The versatility of the evaluation criteria allows the comparison and evaluation of the many alternatives offered for SMEs on the market, which are treated as separate infrastructure elements and can help to increase the efficiency of the value chain. The SME entity have possibility to evaluate the value chain processes (their constituent elements) using a common set of valuation criteria (combinations of values) and replace the non-compliant elements with one of the many alternatives on the market. Multiple Criteria Decision Making (MCDM) can be used to evaluate alternatives in a timely manner based on a combination of criteria. They are used to find the optimal solution and are divided into two groups: multi-objective and multi-objective.

Despite the wide range of applications, all problems solved by the multi-criteria decision-making method have some common features: alternatives are evaluated against several indicators; the evaluation criteria may conflict with one another; the measurement indicators may have different units of measurement.

The expediency of applying the principles of multi-criteria evaluation in the field of management is also determined by the tendency that single-criteria evaluation methods cannot solve problems in complex technology or marketing systems.

For evaluation of ICT usage in small and medium enterprises of business some methods were choose. For evaluation of ICT usage in SME of Lithuania in comparison with the other countries we can evaluate Lithuanian case and distance from the other countries. The spectral use of IT as business management systems (BMS) and some of their benefits is revealed in a paper. The limitations of this research that five countries were involved and two multi-criteria decision making methods were used (TOPSIS and SAW). In future we would like to expand this research by getting the expert’s evaluations of statistical data by using other multi-criteria decision making methods such as Kendell coefficient of concordance and analytic hierarchy process (AHP).

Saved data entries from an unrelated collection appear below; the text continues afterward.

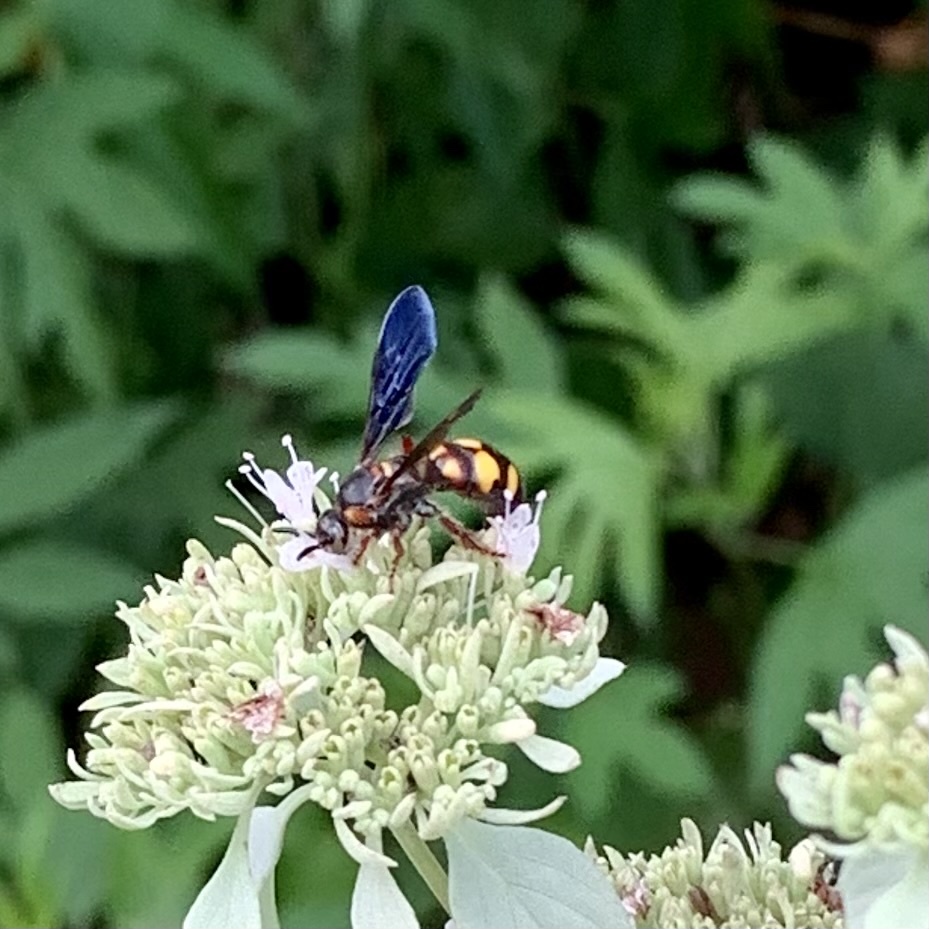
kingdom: Animalia
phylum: Arthropoda
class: Insecta
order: Hymenoptera
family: Scoliidae
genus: Scolia
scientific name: Scolia nobilitata
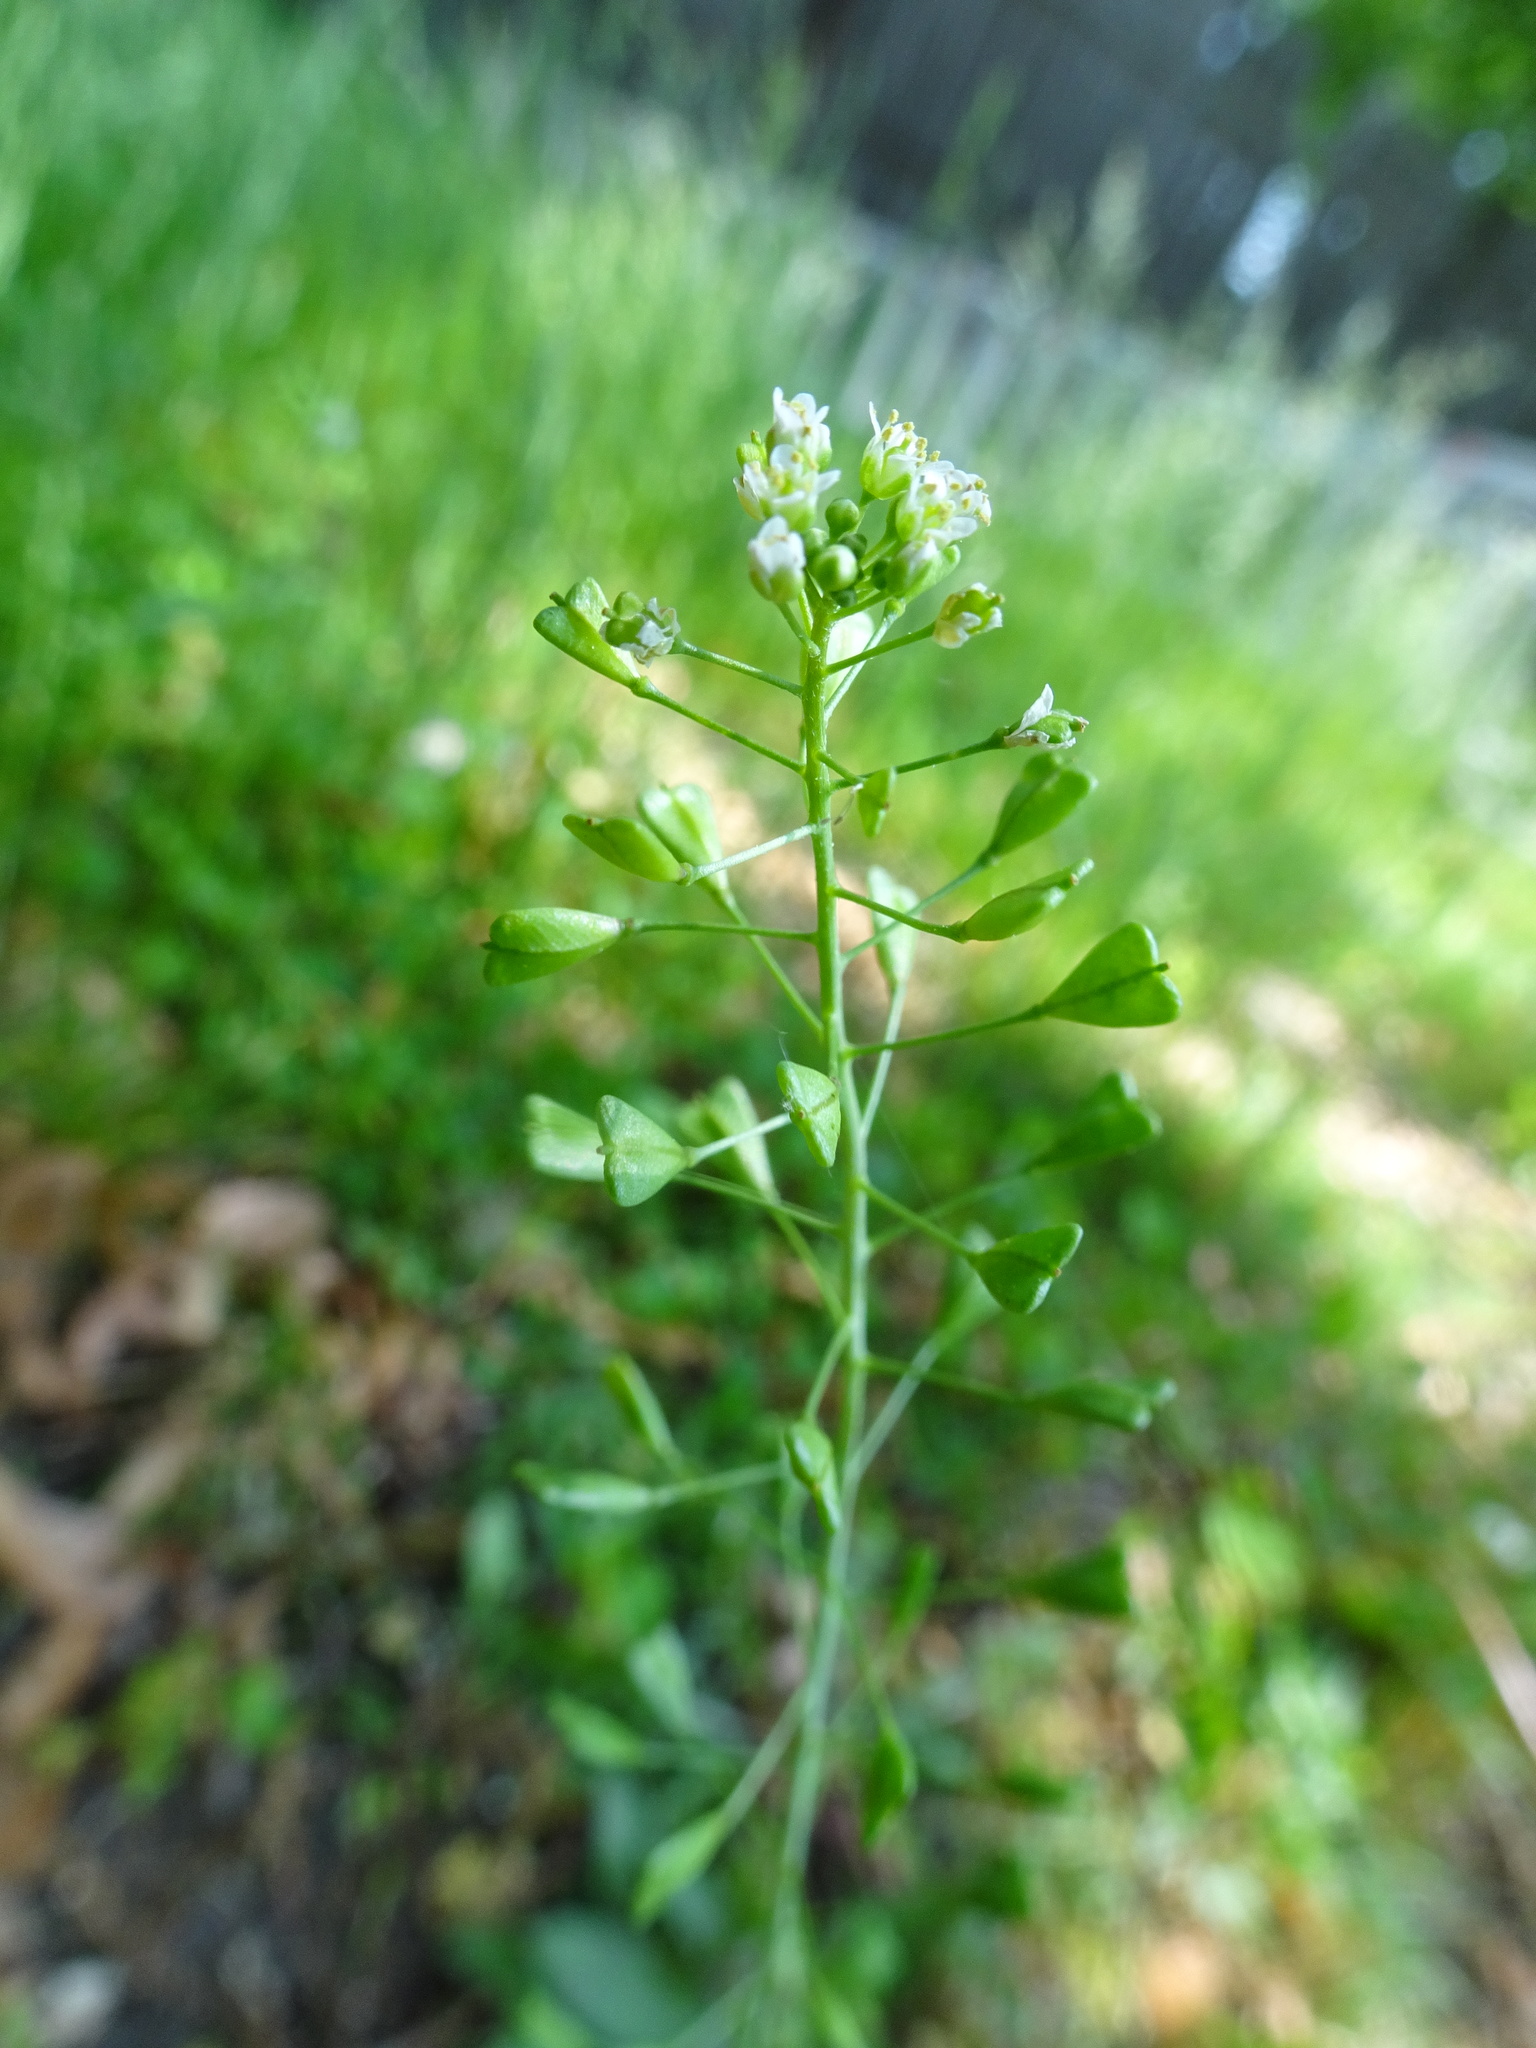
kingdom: Plantae
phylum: Tracheophyta
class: Magnoliopsida
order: Brassicales
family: Brassicaceae
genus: Capsella
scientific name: Capsella bursa-pastoris
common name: Shepherd's purse
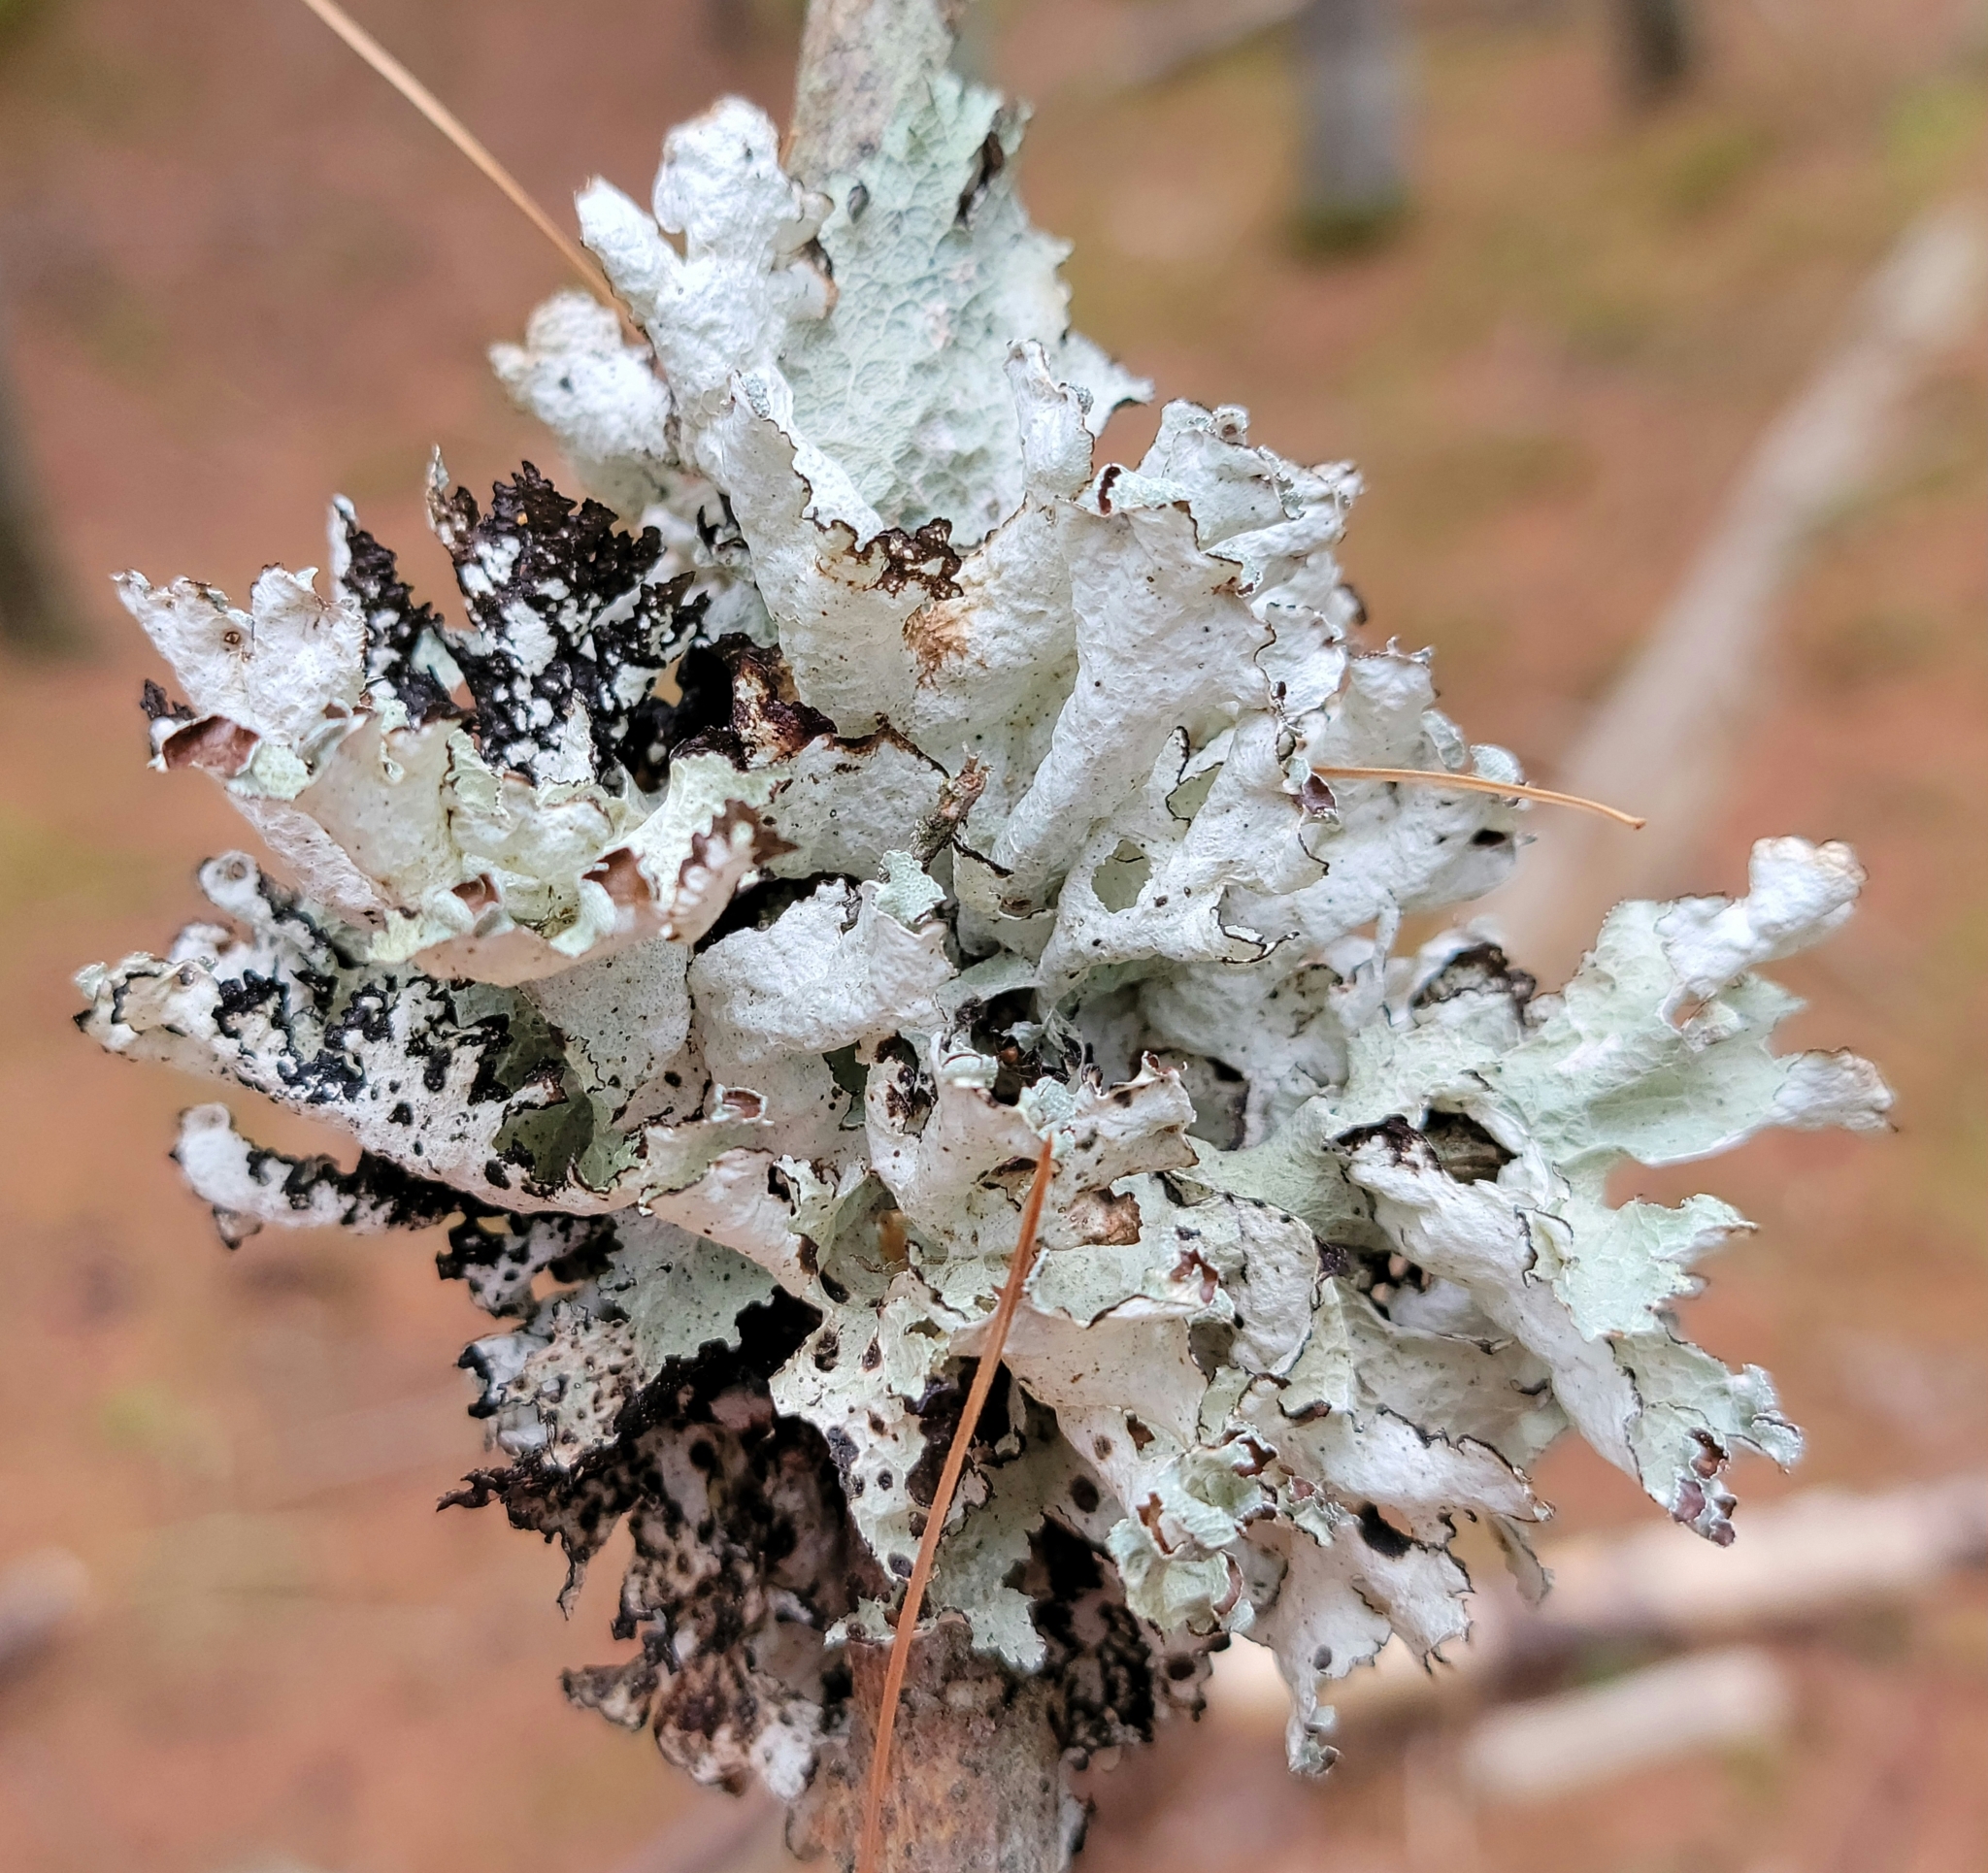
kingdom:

According to the scientific literature, the choice of the most appropriate method for solving the problem is usually determined by the nature of the information available. After evaluating the application of the methods in practical tasks, the number and different dimensions of the evaluated criteria and their possible alternatives, the level of competence of the potential users of the method and the resources managed are analyzed and the SAW, TOPSIS and AHP method combination are applied. One of the features of the presented conceptual model is its simplicity, considering the limited resources of the SME entities. Many quantitative multi-criteria methods directly or indirectly apply the idea of the SAW method, only the methods of dominant alternatives use values of specially selected functions (priorities, consensus, and disagreement) instead of criteria normalized values. The validity of the method is also determined by the justification of the data required for the task based solely on quantitative measurements. The rules of the method can be summarized: these are the input data—the decision matrix and the significance of values of the indicators.

The choice of the AHP method was determined by its versatility and popularity, its ability to combine with TOPSIS and SAW (both methods belong to the group of combined methods, the main feature of which is the use of expert competence) evaluated by structured sequence of actions of using mathematical analysis methods.